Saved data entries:
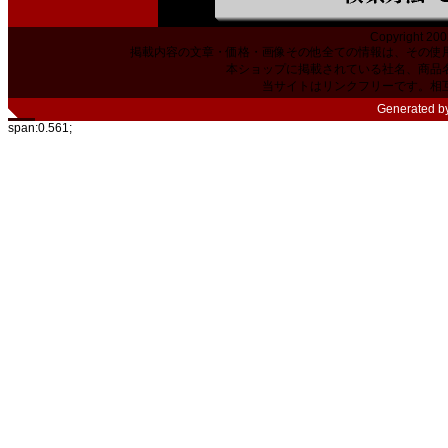
Copyright 200
掲載内容の文章・価格・画像その他全ての情報は、その使
本ショップに掲載されている社名、商品
当サイトはリンクフリーです。相
Generated b
span:0.561;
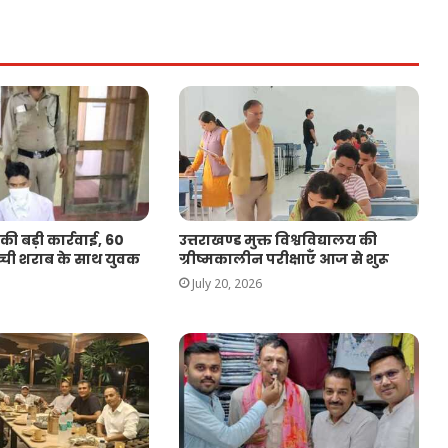
ी बड़ी कार्रवाई, 60
उत्तराखण्ड मुक्त विश्वविद्यालय की
्ची शराब के साथ युवक
ग्रीष्मकालीन परीक्षाएँ आज से शुरू
July 20, 2026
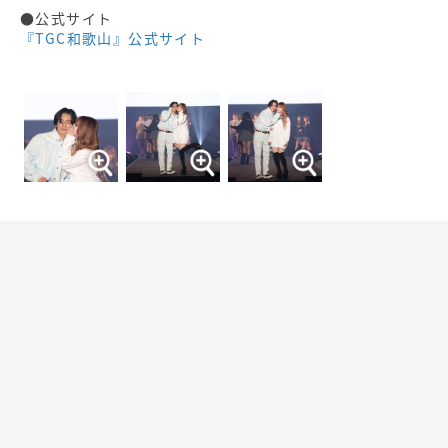
●公式サイト
『TGC和歌山』公式サイト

What the task requires:
Exclude every picture, then return precisely the lines that run from the line containing "掲載内容の文章・価格・画像その他全ての情報は、その使" through the end of the entries above.

Solution for this problem:
掲載内容の文章・価格・画像その他全ての情報は、その使
本ショップに掲載されている社名、商品
当サイトはリンクフリーです。相
Generated b
span:0.561;
ी बड़ी कार्रवाई, 60
उत्तराखण्ड मुक्त विश्वविद्यालय की
्ची शराब के साथ युवक
ग्रीष्मकालीन परीक्षाएँ आज से शुरू
July 20, 2026
●公式サイト
『TGC和歌山』公式サイト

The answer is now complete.